Dataset content section start

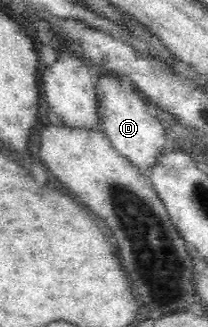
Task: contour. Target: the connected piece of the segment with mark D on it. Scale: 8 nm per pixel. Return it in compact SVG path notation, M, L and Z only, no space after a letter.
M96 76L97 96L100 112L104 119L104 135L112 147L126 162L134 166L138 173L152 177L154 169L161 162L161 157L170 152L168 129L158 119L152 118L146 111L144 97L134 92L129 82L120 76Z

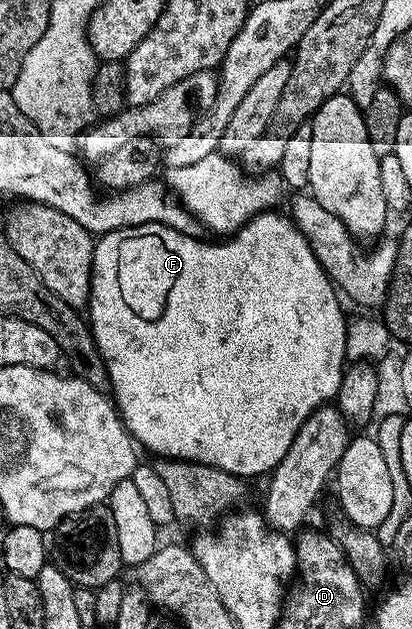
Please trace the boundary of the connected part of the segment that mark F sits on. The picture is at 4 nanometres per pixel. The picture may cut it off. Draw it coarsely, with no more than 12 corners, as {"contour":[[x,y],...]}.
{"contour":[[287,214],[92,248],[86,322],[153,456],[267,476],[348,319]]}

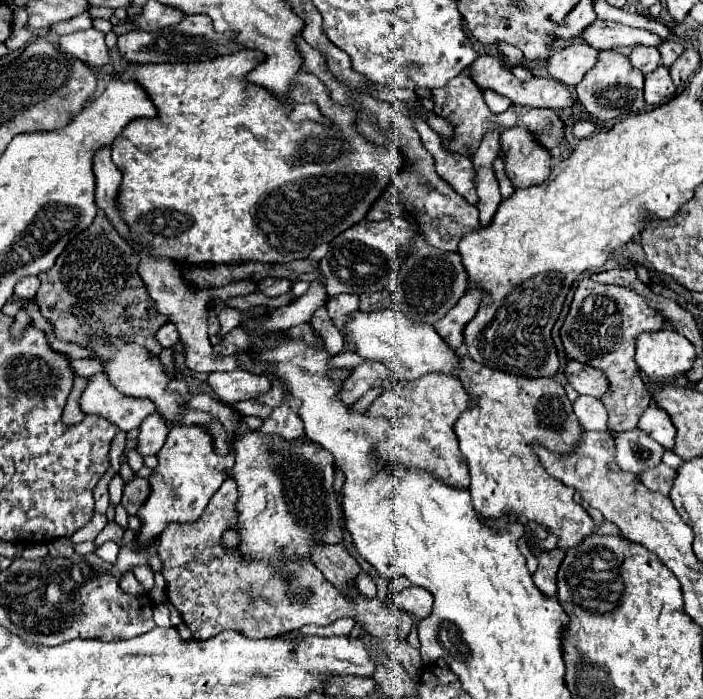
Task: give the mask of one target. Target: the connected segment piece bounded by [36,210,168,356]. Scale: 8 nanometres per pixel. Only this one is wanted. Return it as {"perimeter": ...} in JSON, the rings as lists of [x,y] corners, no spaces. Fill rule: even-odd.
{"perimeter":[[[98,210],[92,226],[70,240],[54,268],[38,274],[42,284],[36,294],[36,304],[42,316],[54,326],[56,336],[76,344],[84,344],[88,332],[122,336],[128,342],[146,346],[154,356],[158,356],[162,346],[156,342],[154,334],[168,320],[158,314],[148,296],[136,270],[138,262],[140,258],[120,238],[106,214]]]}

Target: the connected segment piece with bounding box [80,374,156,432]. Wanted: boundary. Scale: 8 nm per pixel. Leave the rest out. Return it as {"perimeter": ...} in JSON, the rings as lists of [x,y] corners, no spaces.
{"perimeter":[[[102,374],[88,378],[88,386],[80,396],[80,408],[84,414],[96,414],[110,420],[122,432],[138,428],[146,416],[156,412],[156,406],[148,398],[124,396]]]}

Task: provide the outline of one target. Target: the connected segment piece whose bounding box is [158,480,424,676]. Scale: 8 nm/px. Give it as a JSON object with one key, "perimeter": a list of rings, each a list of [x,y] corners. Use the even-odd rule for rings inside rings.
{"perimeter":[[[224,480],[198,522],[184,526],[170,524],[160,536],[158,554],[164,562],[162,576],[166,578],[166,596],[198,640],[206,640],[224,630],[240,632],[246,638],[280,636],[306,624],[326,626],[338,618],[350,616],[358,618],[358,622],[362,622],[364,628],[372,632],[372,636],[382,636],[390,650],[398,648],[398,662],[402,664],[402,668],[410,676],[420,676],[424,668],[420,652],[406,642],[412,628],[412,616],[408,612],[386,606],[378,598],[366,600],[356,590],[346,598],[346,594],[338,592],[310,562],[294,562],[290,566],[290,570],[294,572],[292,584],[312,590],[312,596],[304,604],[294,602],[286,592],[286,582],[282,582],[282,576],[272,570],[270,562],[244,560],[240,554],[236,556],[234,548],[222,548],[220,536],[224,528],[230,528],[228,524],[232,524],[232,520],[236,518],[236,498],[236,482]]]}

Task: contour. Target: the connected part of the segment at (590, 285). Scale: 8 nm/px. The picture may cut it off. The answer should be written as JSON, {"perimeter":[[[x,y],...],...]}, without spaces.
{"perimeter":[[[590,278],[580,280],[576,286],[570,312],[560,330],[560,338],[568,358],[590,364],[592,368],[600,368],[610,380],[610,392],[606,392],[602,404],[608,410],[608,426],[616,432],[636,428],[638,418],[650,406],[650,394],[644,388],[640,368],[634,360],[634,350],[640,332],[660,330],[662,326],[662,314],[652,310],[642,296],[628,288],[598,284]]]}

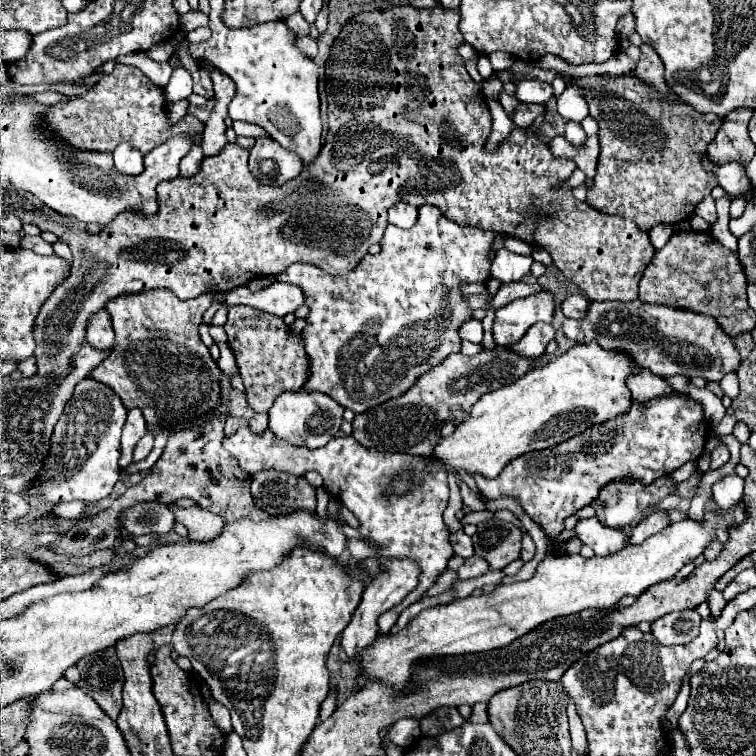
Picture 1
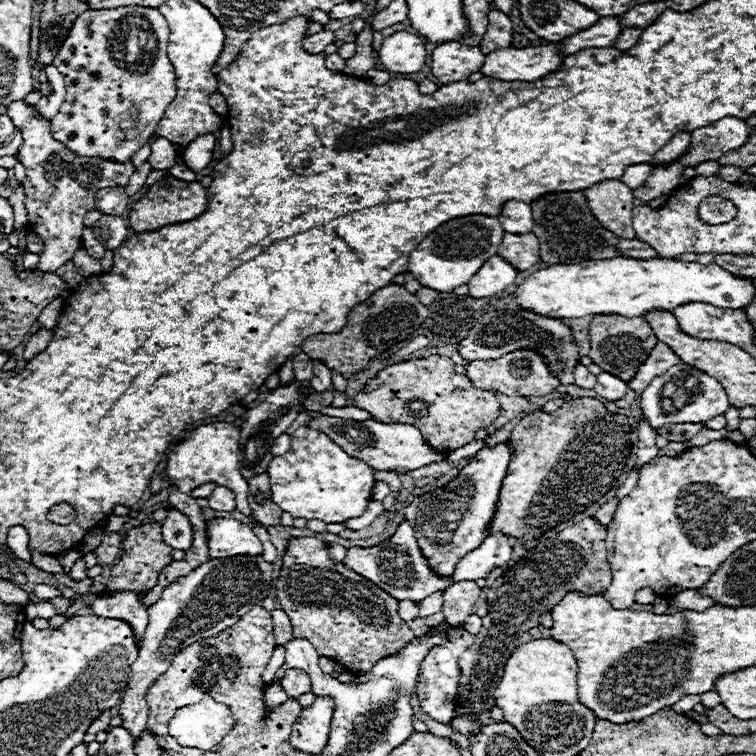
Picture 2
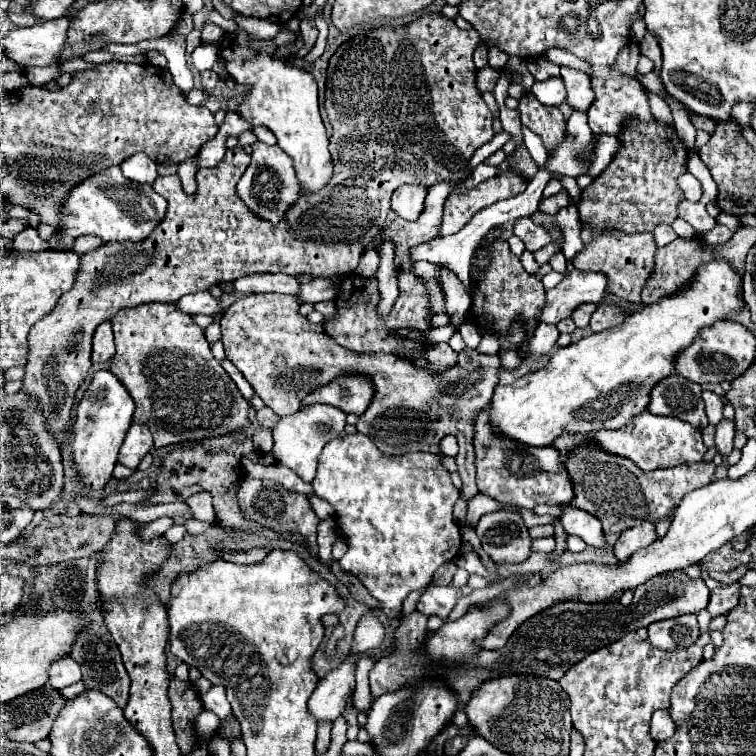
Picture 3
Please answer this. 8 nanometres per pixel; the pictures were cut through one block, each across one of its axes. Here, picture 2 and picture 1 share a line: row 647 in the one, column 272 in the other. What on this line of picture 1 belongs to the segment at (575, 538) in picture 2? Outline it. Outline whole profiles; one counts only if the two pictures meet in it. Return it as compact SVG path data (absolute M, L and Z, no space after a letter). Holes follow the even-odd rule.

Dataset content section end

## How to complete this task
Please copy the preceding records exactly and omit the images.

## Task result
Task: contour. Target: the connected piece of the segment with mark D on it. Scale: 8 nm per pixel. Return it in compact SVG path notation, M, L and Z only, no space after a letter.
M96 76L97 96L100 112L104 119L104 135L112 147L126 162L134 166L138 173L152 177L154 169L161 162L161 157L170 152L168 129L158 119L152 118L146 111L144 97L134 92L129 82L120 76Z

Please trace the boundary of the connected part of the segment that mark F sits on. The picture is at 4 nanometres per pixel. The picture may cut it off. Draw it coarsely, with no more than 12 corners, as {"contour":[[x,y],...]}.
{"contour":[[287,214],[92,248],[86,322],[153,456],[267,476],[348,319]]}

Task: give the mask of one target. Target: the connected segment piece bounded by [36,210,168,356]. Scale: 8 nanometres per pixel. Only this one is wanted. Return it as {"perimeter": ...} in JSON, the rings as lists of [x,y] corners, no spaces. Fill rule: even-odd.
{"perimeter":[[[98,210],[92,226],[70,240],[54,268],[38,274],[42,284],[36,294],[36,304],[42,316],[54,326],[56,336],[76,344],[84,344],[88,332],[122,336],[128,342],[146,346],[154,356],[158,356],[162,346],[156,342],[154,334],[168,320],[158,314],[148,296],[136,270],[138,262],[140,258],[120,238],[106,214]]]}

Target: the connected segment piece with bounding box [80,374,156,432]. Wanted: boundary. Scale: 8 nm per pixel. Leave the rest out. Return it as {"perimeter": ...} in JSON, the rings as lists of [x,y] corners, no spaces.
{"perimeter":[[[102,374],[88,378],[88,386],[80,396],[80,408],[84,414],[96,414],[110,420],[122,432],[138,428],[146,416],[156,412],[156,406],[148,398],[124,396]]]}

Task: provide the outline of one target. Target: the connected segment piece whose bounding box is [158,480,424,676]. Scale: 8 nm/px. Give it as a JSON object with one key, "perimeter": a list of rings, each a list of [x,y] corners. Use the even-odd rule for rings inside rings.
{"perimeter":[[[224,480],[198,522],[184,526],[170,524],[160,536],[158,554],[164,562],[162,576],[166,578],[166,596],[198,640],[206,640],[224,630],[240,632],[246,638],[280,636],[306,624],[326,626],[338,618],[350,616],[358,618],[358,622],[362,622],[364,628],[372,632],[372,636],[382,636],[390,650],[398,648],[398,662],[402,664],[402,668],[410,676],[420,676],[424,668],[420,652],[406,642],[412,628],[412,616],[408,612],[386,606],[378,598],[366,600],[356,590],[346,598],[346,594],[338,592],[310,562],[294,562],[290,566],[290,570],[294,572],[292,584],[312,590],[312,596],[304,604],[294,602],[286,592],[286,582],[282,582],[282,576],[272,570],[270,562],[244,560],[240,554],[236,556],[234,548],[222,548],[220,536],[224,528],[230,528],[228,524],[232,524],[232,520],[236,518],[236,498],[236,482]]]}

Task: contour. Target: the connected part of the segment at (590, 285). Scale: 8 nm/px. The picture may cut it off. The answer should be written as JSON, {"perimeter":[[[x,y],...],...]}, without spaces.
{"perimeter":[[[590,278],[580,280],[576,286],[570,312],[560,330],[560,338],[568,358],[590,364],[592,368],[600,368],[610,380],[610,392],[606,392],[602,404],[608,410],[608,426],[616,432],[636,428],[638,418],[650,406],[650,394],[644,388],[640,368],[634,360],[634,350],[640,332],[660,330],[662,326],[662,314],[652,310],[642,296],[628,288],[598,284]]]}

Picture 1
Picture 2
Picture 3
Please answer this. 8 nanometres per pixel; the pictures were cut through one block, each across one of its axes. Here, picture 2 and picture 1 share a line: row 647 in the one, column 272 in the other. What on this line of picture 1 belongs to the segment at (575, 538) in picture 2? Outline it. Outline whole profiles; one counts only if the two pictures meet in it. Return it as compact SVG path data (absolute M, L and Z, no space after a letter). Holes follow the even-odd rule.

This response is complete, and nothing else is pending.